Abran la ventana. Asómense al balcón. Salgan a la calle. ¿Lo oyen? Son los miles –¡qué digo miles!–, los millones de ciudadanos, entre los que se cuentan infinidad de nouvinguts, que reclaman, si no exigen, la oficialidad del catalán en la Unión Europea.

Como se aprecia del silencio que habrán escuchado –bonito oxímoron, por cierto–, es este un asunto de mucha relevancia para la ciudadanía catalana, española y europea. Es la palanca que debe activar todas las mejoras sociales. Sin ello, la miseria.

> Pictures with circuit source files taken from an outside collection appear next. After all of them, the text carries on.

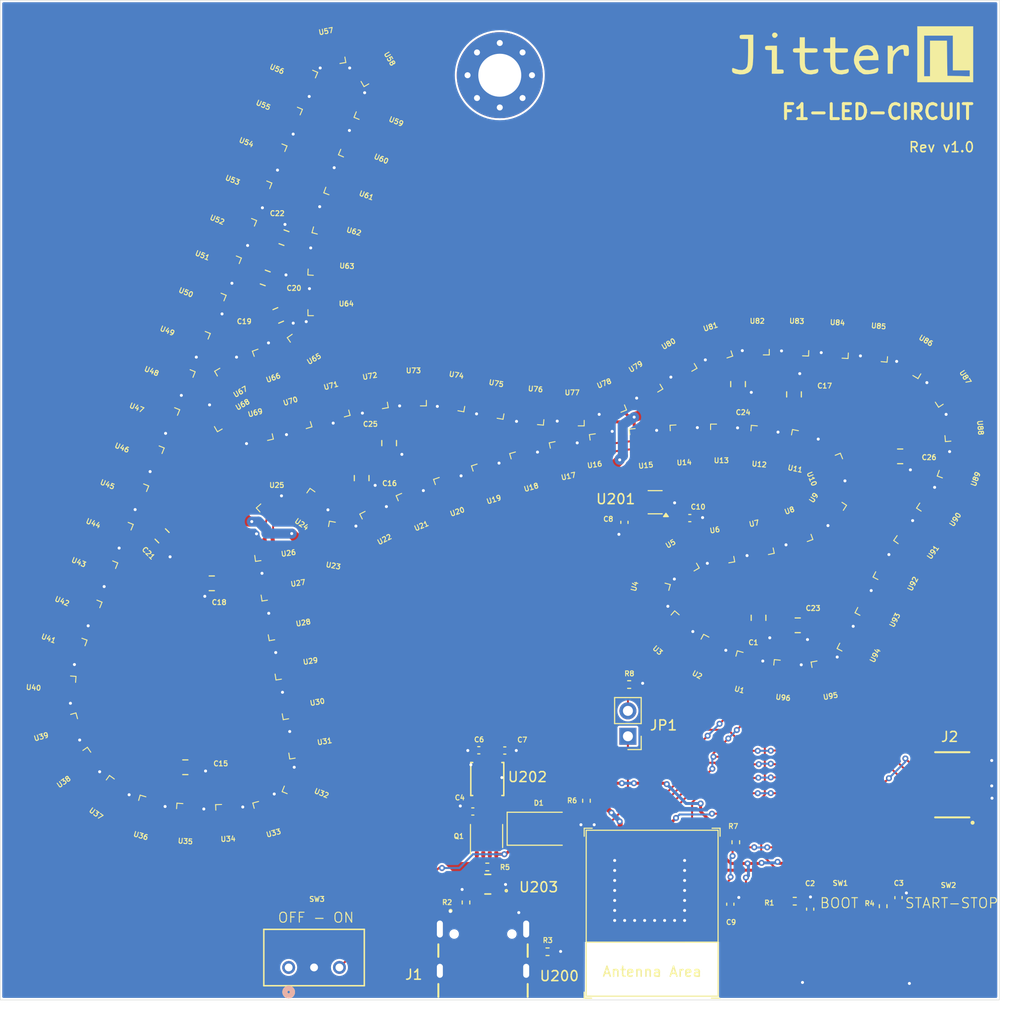
<source format=kicad_pcb>
(kicad_pcb
	(version 20240108)
	(generator "pcbnew")
	(generator_version "8.0")
	(general
		(thickness 1.6)
		(legacy_teardrops no)
	)
	(paper "A4")
	(title_block
		(title "F1 LED CIRCUIT PROJECT")
		(date "2024-04-30")
		(rev "v1.0")
	)
	(layers
		(0 "F.Cu" signal)
		(31 "B.Cu" signal)
		(32 "B.Adhes" user "B.Adhesive")
		(33 "F.Adhes" user "F.Adhesive")
		(34 "B.Paste" user)
		(35 "F.Paste" user)
		(36 "B.SilkS" user "B.Silkscreen")
		(37 "F.SilkS" user "F.Silkscreen")
		(38 "B.Mask" user)
		(39 "F.Mask" user)
		(40 "Dwgs.User" user "User.Drawings")
		(41 "Cmts.User" user "User.Comments")
		(42 "Eco1.User" user "User.Eco1")
		(43 "Eco2.User" user "User.Eco2")
		(44 "Edge.Cuts" user)
		(45 "Margin" user)
		(46 "B.CrtYd" user "B.Courtyard")
		(47 "F.CrtYd" user "F.Courtyard")
		(48 "B.Fab" user)
		(49 "F.Fab" user)
		(50 "User.1" user)
		(51 "User.2" user)
		(52 "User.3" user)
		(53 "User.4" user)
		(54 "User.5" user)
		(55 "User.6" user)
		(56 "User.7" user)
		(57 "User.8" user)
		(58 "User.9" user)
	)
	(setup
		(pad_to_mask_clearance 0)
		(allow_soldermask_bridges_in_footprints no)
		(grid_origin 100 49.95)
		(pcbplotparams
			(layerselection 0x00010e8_ffffffff)
			(plot_on_all_layers_selection 0x0000000_00000000)
			(disableapertmacros no)
			(usegerberextensions no)
			(usegerberattributes yes)
			(usegerberadvancedattributes yes)
			(creategerberjobfile yes)
			(dashed_line_dash_ratio 12.000000)
			(dashed_line_gap_ratio 3.000000)
			(svgprecision 4)
			(plotframeref no)
			(viasonmask no)
			(mode 1)
			(useauxorigin no)
			(hpglpennumber 1)
			(hpglpenspeed 20)
			(hpglpendiameter 15.000000)
			(pdf_front_fp_property_popups yes)
			(pdf_back_fp_property_popups yes)
			(dxfpolygonmode yes)
			(dxfimperialunits yes)
			(dxfusepcbnewfont yes)
			(psnegative no)
			(psa4output no)
			(plotreference yes)
			(plotvalue yes)
			(plotfptext yes)
			(plotinvisibletext no)
			(sketchpadsonfab no)
			(subtractmaskfromsilk no)
			(outputformat 1)
			(mirror no)
			(drillshape 0)
			(scaleselection 1)
			(outputdirectory "gerber/")
		)
	)
	(net 0 "")
	(net 1 "GND")
	(net 2 "+5V")
	(net 3 "/LDO")
	(net 4 "Net-(U202-NR)")
	(net 5 "+3.3V")
	(net 6 "/ADC1_CH1")
	(net 7 "Net-(D1-A1)")
	(net 8 "Net-(J1-CC2)")
	(net 9 "Net-(J1-CC1)")
	(net 10 "Net-(J2-~{RESET})")
	(net 11 "Net-(JP1-B)")
	(net 12 "Net-(JP1-A)")
	(net 13 "/BOOT")
	(net 14 "/START{slash}STOP")
	(net 15 "Net-(U200-GPIO8)")
	(net 16 "unconnected-(SW3-A-Pad1)")
	(net 17 "/FSPICLK")
	(net 18 "Net-(U1-DCKO)")
	(net 19 "Net-(U1-DOUT)")
	(net 20 "/FSPID")
	(net 21 "Net-(U2-DOUT)")
	(net 22 "Net-(U2-DCKO)")
	(net 23 "Net-(U3-DOUT)")
	(net 24 "Net-(U3-DCKO)")
	(net 25 "Net-(U4-DOUT)")
	(net 26 "Net-(U4-DCKO)")
	(net 27 "/D_FS_P")
	(net 28 "/D_N")
	(net 29 "/D_FS_N")
	(net 30 "/D_P")
	(net 31 "/LED_CHAIN1/DCKI")
	(net 32 "/LED_CHAIN1/DIN")
	(net 33 "Net-(U7-DCKO)")
	(net 34 "Net-(U7-DOUT)")
	(net 35 "Net-(U10-DIN)")
	(net 36 "Net-(U10-DCKI)")
	(net 37 "Net-(U5-DOUT)")
	(net 38 "Net-(U5-DCKO)")
	(net 39 "Net-(U8-DOUT)")
	(net 40 "Net-(U10-DOUT)")
	(net 41 "Net-(U10-DCKO)")
	(net 42 "Net-(U8-DCKO)")
	(net 43 "Net-(U11-DOUT)")
	(net 44 "Net-(U11-DCKO)")
	(net 45 "Net-(U12-DCKO)")
	(net 46 "Net-(U12-DOUT)")
	(net 47 "Net-(U13-DCKO)")
	(net 48 "Net-(U13-DOUT)")
	(net 49 "Net-(U21-DOUT)")
	(net 50 "Net-(U21-DCKO)")
	(net 51 "Net-(U41-DOUT)")
	(net 52 "Net-(U41-DCKO)")
	(net 53 "Net-(U90-DOUT)")
	(net 54 "Net-(U43-DOUT)")
	(net 55 "Net-(U43-DCKO)")
	(net 56 "Net-(U51-DOUT)")
	(net 57 "Net-(U51-DCKO)")
	(net 58 "Net-(U90-DCKO)")
	(net 59 "Net-(U14-DCKO)")
	(net 60 "Net-(U14-DOUT)")
	(net 61 "Net-(U15-DCKO)")
	(net 62 "Net-(U15-DOUT)")
	(net 63 "Net-(U17-DOUT)")
	(net 64 "Net-(U17-DCKO)")
	(net 65 "Net-(U18-DCKO)")
	(net 66 "Net-(U18-DOUT)")
	(net 67 "Net-(U19-DCKO)")
	(net 68 "Net-(U19-DOUT)")
	(net 69 "Net-(U20-DCKO)")
	(net 70 "Net-(U20-DOUT)")
	(net 71 "Net-(U22-DCKO)")
	(net 72 "Net-(U22-DOUT)")
	(net 73 "Net-(U23-DCKO)")
	(net 74 "Net-(U23-DOUT)")
	(net 75 "Net-(U24-DCKO)")
	(net 76 "Net-(U24-DOUT)")
	(net 77 "Net-(U26-DCKO)")
	(net 78 "Net-(U26-DOUT)")
	(net 79 "Net-(U27-DCKO)")
	(net 80 "Net-(U27-DOUT)")
	(net 81 "Net-(U28-DCKO)")
	(net 82 "Net-(U28-DOUT)")
	(net 83 "Net-(U29-DOUT)")
	(net 84 "Net-(U29-DCKO)")
	(net 85 "Net-(U30-DCKO)")
	(net 86 "Net-(U30-DOUT)")
	(net 87 "Net-(U31-DCKO)")
	(net 88 "Net-(U31-DOUT)")
	(net 89 "Net-(U32-DOUT)")
	(net 90 "Net-(U32-DCKO)")
	(net 91 "Net-(U33-DOUT)")
	(net 92 "Net-(U33-DCKO)")
	(net 93 "Net-(U35-DOUT)")
	(net 94 "Net-(U35-DCKO)")
	(net 95 "Net-(U37-DOUT)")
	(net 96 "Net-(U37-DCKO)")
	(net 97 "Net-(U38-DCKO)")
	(net 98 "Net-(U38-DOUT)")
	(net 99 "Net-(U39-DCKO)")
	(net 100 "Net-(U39-DOUT)")
	(net 101 "Net-(U40-DOUT)")
	(net 102 "Net-(U40-DCKO)")
	(net 103 "Net-(U44-DOUT)")
	(net 104 "Net-(U44-DCKO)")
	(net 105 "/LED_CHAIN1/CLOCK_CHAIN_1_TO_2")
	(net 106 "/LED_CHAIN1/DATA_CHAIN_1_TO_2")
	(net 107 "/LED_CHAIN1/DATA_CHAIN_3_TO_4")
	(net 108 "/LED_CHAIN1/CLOCK_CHAIN_3_TO_4")
	(net 109 "Net-(U47-DCKO)")
	(net 110 "/LED_CHAIN1/CLOCK_CHAIN_2_TO_3")
	(net 111 "Net-(U47-DOUT)")
	(net 112 "/LED_CHAIN1/DATA_CHAIN_2_TO_3")
	(net 113 "Net-(U48-DOUT)")
	(net 114 "Net-(U48-DCKO)")
	(net 115 "Net-(U49-DCKO)")
	(net 116 "Net-(U49-DOUT)")
	(net 117 "Net-(U50-DOUT)")
	(net 118 "Net-(U50-DCKO)")
	(net 119 "/LED_CHAIN1/DOUT")
	(net 120 "/LED_CHAIN1/DCKO")
	(net 121 "Net-(U56-DOUT)")
	(net 122 "Net-(U56-DCKO)")
	(net 123 "Net-(U57-DOUT)")
	(net 124 "Net-(U57-DCKO)")
	(net 125 "Net-(U58-DOUT)")
	(net 126 "Net-(U58-DCKO)")
	(net 127 "Net-(U59-DOUT)")
	(net 128 "Net-(U59-DCKO)")
	(net 129 "Net-(U60-DOUT)")
	(net 130 "Net-(U60-DCKO)")
	(net 131 "Net-(U65-DCKO)")
	(net 132 "Net-(U65-DOUT)")
	(net 133 "Net-(U68-DCKO)")
	(net 134 "Net-(U68-DOUT)")
	(net 135 "Net-(U69-DCKO)")
	(net 136 "Net-(U69-DOUT)")
	(net 137 "/LED_CHAIN2/CLOCK_CHAIN_1_TO_2")
	(net 138 "/LED_CHAIN2/DATA_CHAIN_1_TO_2")
	(net 139 "/LED_CHAIN2/DATA_CHAIN_3_TO_4")
	(net 140 "/LED_CHAIN2/CLOCK_CHAIN_3_TO_4")
	(net 141 "/LED_CHAIN2/CLOCK_CHAIN_2_TO_3")
	(net 142 "/LED_CHAIN2/DATA_CHAIN_2_TO_3")
	(net 143 "/LED_CHAIN2/DCKO")
	(net 144 "/LED_CHAIN2/DOUT")
	(net 145 "unconnected-(U200-NC-Pad9)")
	(net 146 "unconnected-(U200-NC-Pad25)")
	(net 147 "Net-(U88-DOUT)")
	(net 148 "Net-(U88-DCKO)")
	(net 149 "Net-(U89-DOUT)")
	(net 150 "Net-(U89-DCKO)")
	(net 151 "unconnected-(U200-NC-Pad10)")
	(net 152 "unconnected-(U200-NC-Pad28)")
	(net 153 "unconnected-(U200-NC-Pad15)")
	(net 154 "unconnected-(U200-NC-Pad4)")
	(net 155 "unconnected-(U200-GPIO20{slash}U0RXD-Pad30)")
	(net 156 "unconnected-(U200-GPIO3{slash}ADC1_CH3-Pad6)")
	(net 157 "unconnected-(U200-NC-Pad17)")
	(net 158 "unconnected-(U200-GPIO21{slash}U0TXD-Pad31)")
	(net 159 "unconnected-(U200-NC-Pad34)")
	(net 160 "unconnected-(U200-NC-Pad24)")
	(net 161 "unconnected-(U200-NC-Pad7)")
	(net 162 "unconnected-(U200-NC-Pad35)")
	(net 163 "unconnected-(U200-NC-Pad29)")
	(net 164 "unconnected-(U200-NC-Pad32)")
	(net 165 "unconnected-(U200-NC-Pad33)")
	(net 166 "unconnected-(U201-NC-Pad1)")
	(net 167 "unconnected-(U201-NC-Pad5)")
	(net 168 "unconnected-(U202-NC-Pad6)")
	(net 169 "unconnected-(U202-NC-Pad2)")
	(net 170 "unconnected-(U202-NC-Pad7)")
	(net 171 "Net-(U42-DCKO)")
	(net 172 "Net-(U42-DOUT)")
	(net 173 "Net-(U45-DOUT)")
	(net 174 "Net-(U45-DCKO)")
	(net 175 "Net-(U52-DOUT)")
	(net 176 "Net-(U52-DCKO)")
	(net 177 "Net-(U53-DOUT)")
	(net 178 "Net-(U53-DCKO)")
	(net 179 "Net-(U54-DCKO)")
	(net 180 "Net-(U54-DOUT)")
	(net 181 "Net-(U61-DOUT)")
	(net 182 "Net-(U61-DCKO)")
	(net 183 "Net-(U62-DCKO)")
	(net 184 "Net-(U62-DOUT)")
	(net 185 "Net-(U63-DCKO)")
	(net 186 "Net-(U63-DOUT)")
	(net 187 "Net-(U67-DCKO)")
	(net 188 "Net-(U67-DOUT)")
	(net 189 "Net-(U70-DOUT)")
	(net 190 "Net-(U70-DCKO)")
	(net 191 "Net-(U71-DCKO)")
	(net 192 "Net-(U71-DOUT)")
	(net 193 "Net-(U72-DOUT)")
	(net 194 "Net-(U72-DCKO)")
	(net 195 "Net-(U73-DOUT)")
	(net 196 "Net-(U73-DCKO)")
	(net 197 "Net-(U74-DOUT)")
	(net 198 "Net-(U74-DCKO)")
	(net 199 "Net-(U75-DCKO)")
	(net 200 "Net-(U75-DOUT)")
	(net 201 "/LED_CHAIN3/DATA_CHAIN_1_TO_2")
	(net 202 "/LED_CHAIN3/CLOCK_CHAIN_1_TO_2")
	(net 203 "Net-(U77-DOUT)")
	(net 204 "Net-(U77-DCKO)")
	(net 205 "Net-(U78-DOUT)")
	(net 206 "Net-(U78-DCKO)")
	(net 207 "Net-(U79-DOUT)")
	(net 208 "Net-(U79-DCKO)")
	(net 209 "Net-(U80-DOUT)")
	(net 210 "Net-(U80-DCKO)")
	(net 211 "Net-(U81-DOUT)")
	(net 212 "Net-(U81-DCKO)")
	(net 213 "Net-(U82-DOUT)")
	(net 214 "Net-(U82-DCKO)")
	(net 215 "Net-(U83-DOUT)")
	(net 216 "Net-(U83-DCKO)")
	(net 217 "Net-(U84-DOUT)")
	(net 218 "Net-(U84-DCKO)")
	(net 219 "/LED_CHAIN3/CLOCK_CHAIN_2_TO_3")
	(net 220 "/LED_CHAIN3/DATA_CHAIN_2_TO_3")
	(net 221 "Net-(U86-DCKO)")
	(net 222 "Net-(U86-DOUT)")
	(net 223 "Net-(U87-DCKO)")
	(net 224 "Net-(U87-DOUT)")
	(net 225 "/MTDI")
	(net 226 "/MTMS")
	(net 227 "Net-(U91-DCKO)")
	(net 228 "Net-(U91-DOUT)")
	(net 229 "Net-(U92-DCKO)")
	(net 230 "Net-(U92-DOUT)")
	(net 231 "Net-(U93-DOUT)")
	(net 232 "Net-(U93-DCKO)")
	(net 233 "/LED_CHAIN3/CLOCK_CHAIN_3_TO_4")
	(net 234 "/LED_CHAIN3/DATA_CHAIN_3_TO_4")
	(net 235 "Net-(U95-DCKO)")
	(net 236 "Net-(U95-DOUT)")
	(net 237 "/LED_CHAIN3/DCKO")
	(net 238 "/LED_CHAIN3/DOUT")
	(net 239 "/MTCK")
	(net 240 "unconnected-(U200-GPIO0{slash}ADC1_CH0{slash}XTAL_32K_P-Pad12)")
	(net 241 "/MTDO")
	(net 242 "unconnected-(J2-KEY-Pad7)")
	(net 243 "unconnected-(J1-PadA8)")
	(net 244 "unconnected-(J1-PadB8)")
	(footprint "F1-LED-CIRCUIT-LIBRARY:HD108-2020" (layer "F.Cu") (at 174.625 116.5 -15))
	(footprint "F1-LED-CIRCUIT-LIBRARY:GCT_USB4105-GF-A" (layer "F.Cu") (at 148.3225 147.0375))
	(footprint "F1-LED-CIRCUIT-LIBRARY:HD108-2020" (layer "F.Cu") (at 122.175 91.475 120))
	(footprint "F1-LED-CIRCUIT-LIBRARY:WS-TASV-SPST-6x6mm" (layer "F.Cu") (at 184.3 144.925))
	(footprint "Capacitor_SMD:C_0805_2012Metric" (layer "F.Cu") (at 173.85 88.35 -90))
	(footprint "F1-LED-CIRCUIT-LIBRARY:HD108-2020" (layer "F.Cu") (at 179.8 103.175 -160))
	(footprint "F1-LED-CIRCUIT-LIBRARY:HD108-2020" (layer "F.Cu") (at 137.45 89.725 -170))
	(footprint "F1-LED-CIRCUIT-LIBRARY:HD108-2020" (layer "F.Cu") (at 128.675 61.5 -113))
	(footprint "F1-LED-CIRCUIT-LIBRARY:HD108-2020" (layer "F.Cu") (at 113.3 99.2 -112))
	(footprint "F1-LED-CIRCUIT-LIBRARY:HD108-2020" (layer "F.Cu") (at 126.575 104.725 98))
	(footprint "Capacitor_SMD:C_0805_2012Metric" (layer "F.Cu") (at 190.075 95.575))
	(footprint "F1-LED-CIRCUIT-LIBRARY:HD108-2020" (layer "F.Cu") (at 130.4 84 35))
	(footprint "F1-LED-CIRCUIT-LIBRARY:DFN8_LDLN050_STM" (layer "F.Cu") (at 148.75 127.85 -90))
	(footprint "F1-LED-CIRCUIT-LIBRARY:HD108-2020" (layer "F.Cu") (at 114.85 95.4 -112))
	(footprint "F1-LED-CIRCUIT-LIBRARY:HD108-2020" (layer "F.Cu") (at 171.8 84.775 -162))
	(footprint "Capacitor_SMD:C_0805_2012Metric" (layer "F.Cu") (at 128.4 73.7 160))
	(footprint "F1-LED-CIRCUIT-LIBRARY:HD108-2020" (layer "F.Cu") (at 141.45 89.325 180))
	(footprint "Capacitor_SMD:C_0805_2012Metric" (layer "F.Cu") (at 118.525 126.675))
	(footprint "F1-LED-CIRCUIT-LIBRARY:HD108-2020" (layer "F.Cu") (at 108.625 110.825 -112))
	(footprint "Capacitor_SMD:C_0402_1005Metric" (layer "F.Cu") (at 189.91 139.72 -90))
	(footprint "Connector_PinHeader_2.54mm:PinHeader_1x02_P2.54mm_Vertical" (layer "F.Cu") (at 162.825 123.575 180))
	(footprint "F1-LED-CIRCUIT-LIBRARY:HD108-2020" (layer "F.Cu") (at 191.1 103.7 55))
	(footprint "Capacitor_SMD:C_0402_1005Metric" (layer "F.Cu") (at 150.5 125))
	(footprint "F1-LED-CIRCUIT-LIBRARY:HD108-2020" (layer "F.Cu") (at 132.05 76.3 87))
	(footprint "F1-LED-CIRCUIT-LIBRARY:HD108-2020" (layer "F.Cu") (at 176.275 93.775 -5))
	(footprint "MountingHole:MountingHole_4.3mm_M4_Pad_Via" (layer "F.Cu") (at 150 57.45))
	(footprint "Diode_SMD:D_SMA" (layer "F.Cu") (at 154.25 132.825))
	(footprint "F1-LED-CIRCUIT-LIBRARY:HD108-2020" (layer "F.Cu") (at 164.275 93.925 6))
	(footprint "F1-LED-CIRCUIT-LIBRARY:HD108-2020" (layer "F.Cu") (at 149.35 90.475 170))
	(footprint "F1-LED-CIRCUIT-LIBRARY:HD108-2020" (layer "F.Cu") (at 167.625 112.725 -41))
	(footprint "F1-LED-CIRCUIT-LIBRARY:HD108-2020" (layer "F.Cu") (at 135.425 64.775 67))
	(footprint "Capacitor_SMD:C_0402_1005Metric" (layer "F.Cu") (at 173.075 140.375 90))
	(footprint "Capacitor_SMD:C_0805_2012Metric" (layer "F.Cu") (at 116.2 103.525 -45))
	(footprint "F1-LED-CIRCUIT-LIBRARY:HD108-2020" (layer "F.Cu") (at 122.575 76.4 -112))
	(footprint "Capacitor_SMD:C_0402_1005Metric" (layer "F.Cu") (at 147.3 131.1 180))
	(footprint "PCM_Espressif:ESP32-C3-MINI-1" (layer "F.Cu") (at 165.25 141.275 180))
	(footprint "F1-LED-CIRCUIT-LIBRARY:HD108-2020" (layer "F.Cu") (at 107.15 114.675 -110))
	(footprint "F1-LED-CIRCUIT-LIBRARY:HD108-2020" (layer "F.Cu") (at 129.3 120.525 100))
	(footprint "F1-LED-CIRCUIT-LIBRARY:HD108-2020" (layer "F.Cu") (at 127.2 108.675 99))
	(footprint "F1-LED-CIRCUIT-LIBRARY:HD108-2020"
		(layer "F.Cu")
		(uuid "376a4df0-942f-4efd-a801-ec0dd0adc5bb")
		(at 187.675 84.85 175)
		(property "Reference" "U85"
			(at -0.043609 2.312601 -5)
			(unlocked yes)
			(layer "F.SilkS")
			(uuid "a42aa1f7-10cd-4762-a54f-bb7b6325c2da")
			(effects
				(font
					(size 0.5 0.5)
					(thickness 0.1)
				)
			)
		)
		(property "Value" "HD108-2020"
			(at 0.000001 -14.800001 175)
			(unlocked yes)
			(layer "F.Fab")
			(uuid "8ddb5277-a63d-41a1-9e1f-315d352c1b14")
			(effects
				(font
					(size 1 1)
					(th
... [734028 chars truncated]
</source>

Es uno de los asuntos informativos del momento, pero no porque se trate de una necesidad de la sociedad, sino de una imposición política que viene a reconfirmar lo que se da por hecho: que los mal llamados representantes del pueblo gobiernan para sí mismos.

Porque, que nadie se engañe ni se lleve una sorpresa: el asunto de oficializar el catalán en Europa es una exigencia de un prófugo de la justicia española para dar apoyo al hombre que le ha prometido la amnistía. Entre ellos dos anda el juego.

Ya pueden venir unos y otros a despotricar de los fachas del PP y de la ultraderecha que ha impedido que, por ahora, se pueda hablar en catalán en Europa. El discurso es el que es. Y el objetivo que se persigue, también. Ni derechos lingüísticos ni de otra índole. Humo.

Esto no significa que, hecho con cabeza y con servicio real a la comunidad, el catalán no pudiera o debiera tener un cierto reconocimiento en ámbitos concretos y donde este registro tuviera un impacto verdadero y tangible. No es el caso que se plantea.

De hecho, uno de los argumentos de la Generalitat para defender a ultranza la catalanización de Europa es que los ciudadanos podrán “relacionarse con cualquier institución europea en catalán”.

Vamos a ver, ¿cuántos ciudadanos catalanohablantes se dirigen a estas instituciones, o consultan los tratados comunitarios? ¿Por un puñadito de personas hay que montar todo lo que quieren montar, aunque no haya datos exactos sobre el coste que supondría?

Sin olvidar que este asunto abriría la puerta a otras lenguas, muy minoritarias, a exigir el mismo trato. Jaleo al canto. Es el cuanto peor, mejor. De todos modos, no está de más mencionar que, entre las 24 oficiales, hay algunas con menos hablantes que el catalán.

Eso, si nos creemos el discurso oficial de que el catalán cuenta con diez millones de hablantes –pese a que, y eso no se cuenta, no todas estas personas, ni mucho menos, exigen su oficialidad en Europa–.

Otro de los argumentos del Govern es que esta oficialidad supondría un “aumento del valor simbólico y de autoestima”. Apelar al sentimiento nunca falla en asuntos identitarios. Y es una semillita que puede acabar muy mal, igual que ocurrió con el procés.

Por lo tanto, habiendo tantas urgencias, la oficialidad del catalán en Europa, siendo una lengua con tantos hablantes y exenta de peligro durante muchas décadas, no debe pasar por delante de asuntos como la vivienda y la seguridad, mucho más prioritarios.

A todo esto, Sánchez vuelve a ganar. Él lo ha intentado. Queda más o menos bien con quienes le chantajean y tampoco sale escaldado por quienes ponen el grito en el cielo por estos movimientos. Sin perjuicio de que se deba proteger y mimar el catalán. Como a todas las lenguas.